Eventually, the separation of the sciences encouraged new professional bodies, such as the Royal Astronomical Society founded by John Herschel (1792-1871) in 1820 to encourage and promote the study of the planets and the stars.  By the Victorian era, new and more powerful telescopes had encouraged certain space-minded individuals to look skywards with more intent.  The Institution’s heritage collection contains several volumes on astronomy, including two beautifully illustrated volumes by Richard A. Proctor (1837-1888), an English astronomer, elected to the Royal Astronomical Society in 1866 and its Honorary Secretary from 1872.  Proctor produced one of the earliest maps of Mars and has a martian crater named after him.

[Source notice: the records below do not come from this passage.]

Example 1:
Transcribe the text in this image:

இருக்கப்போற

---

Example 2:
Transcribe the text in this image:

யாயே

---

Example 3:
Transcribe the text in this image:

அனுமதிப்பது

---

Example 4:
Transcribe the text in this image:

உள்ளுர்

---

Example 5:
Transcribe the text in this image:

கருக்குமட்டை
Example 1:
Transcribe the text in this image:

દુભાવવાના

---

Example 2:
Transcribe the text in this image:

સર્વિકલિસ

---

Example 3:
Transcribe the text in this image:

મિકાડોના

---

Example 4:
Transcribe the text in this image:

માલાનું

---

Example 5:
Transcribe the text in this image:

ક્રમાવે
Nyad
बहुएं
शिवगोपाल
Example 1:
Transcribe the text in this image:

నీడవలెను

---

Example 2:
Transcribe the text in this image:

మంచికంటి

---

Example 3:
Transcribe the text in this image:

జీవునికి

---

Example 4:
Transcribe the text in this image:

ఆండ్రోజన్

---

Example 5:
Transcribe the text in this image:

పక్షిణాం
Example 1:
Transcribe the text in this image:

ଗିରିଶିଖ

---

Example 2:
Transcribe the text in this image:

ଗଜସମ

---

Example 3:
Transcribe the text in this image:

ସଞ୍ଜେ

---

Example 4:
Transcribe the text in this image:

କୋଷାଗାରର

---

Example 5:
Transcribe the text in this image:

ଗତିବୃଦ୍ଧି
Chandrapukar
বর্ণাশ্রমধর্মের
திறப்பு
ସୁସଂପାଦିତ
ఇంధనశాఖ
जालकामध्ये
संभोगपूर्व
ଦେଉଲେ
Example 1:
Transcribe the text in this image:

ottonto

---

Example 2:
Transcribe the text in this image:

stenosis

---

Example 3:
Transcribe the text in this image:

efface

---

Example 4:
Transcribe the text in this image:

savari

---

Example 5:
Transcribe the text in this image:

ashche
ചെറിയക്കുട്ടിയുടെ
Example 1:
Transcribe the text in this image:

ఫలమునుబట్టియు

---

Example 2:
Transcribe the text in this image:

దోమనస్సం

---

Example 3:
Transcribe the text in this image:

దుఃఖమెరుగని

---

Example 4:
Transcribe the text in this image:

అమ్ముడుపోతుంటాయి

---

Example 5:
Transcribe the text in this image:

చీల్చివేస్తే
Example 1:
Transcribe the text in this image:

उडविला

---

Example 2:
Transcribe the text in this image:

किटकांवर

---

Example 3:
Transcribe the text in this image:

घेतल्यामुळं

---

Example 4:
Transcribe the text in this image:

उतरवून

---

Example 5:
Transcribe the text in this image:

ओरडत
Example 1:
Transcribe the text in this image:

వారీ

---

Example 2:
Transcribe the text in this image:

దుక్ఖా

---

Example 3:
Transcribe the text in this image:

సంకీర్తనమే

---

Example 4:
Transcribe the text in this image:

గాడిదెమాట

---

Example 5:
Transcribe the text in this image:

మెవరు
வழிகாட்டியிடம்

Proctor’s 1873 work on The Moon: her motions, aspect, scenery, and physical condition includes stunning lunar photographs by Lewis Morris Rutherfurd (1816-1892), an American astro-photographer.  He, too, became an associate of the Royal Astronomical Society and has a lunar crater named after him.  In his work on the moon, Proctor reflected:

Of lunarian phenomena, – that is, of the appearance presented by lunar landscapes, I shall say little, because, in point of fact, we know far too little respecting the real details of lunar scenery to form any satisfactory opinion on the subject. If a landscape-painter were invited to draw a picture presenting his conceptions of the scenery of a region which he had only viewed from a distance of a hundred miles, he would be under no greater difficulties than the astronomer who undertakes to draw a lunar landscape, as it would actually appear to any one placed on the surface of the moon.

For Proctor, and the other 19th-century astronomers of his day, the moon was still a distant and mysterious place, viewed only by telescope. Now we have better instruments to map the moon, and as part of the Apollo Program, carried out between 1969 and 1972, twelve people have walked on the moon to date. Who knows where we might next explore if we invest in new discoveries?

 

Whilst the moon may seem even farther off to us under the current circumstances, it is a somewhat reassuring object, which we can view, as a constant, in the sky at night.  Percy Bysshe Shelley wrote the following verse ‘To the Moon’:

 

Art thou pale for weariness

Of climbing heaven and gazing on the earth,

Wandering companionless

Among the stars that have a different birth, —

And ever changing, like a joyless eye

That finds no object worth its constancy?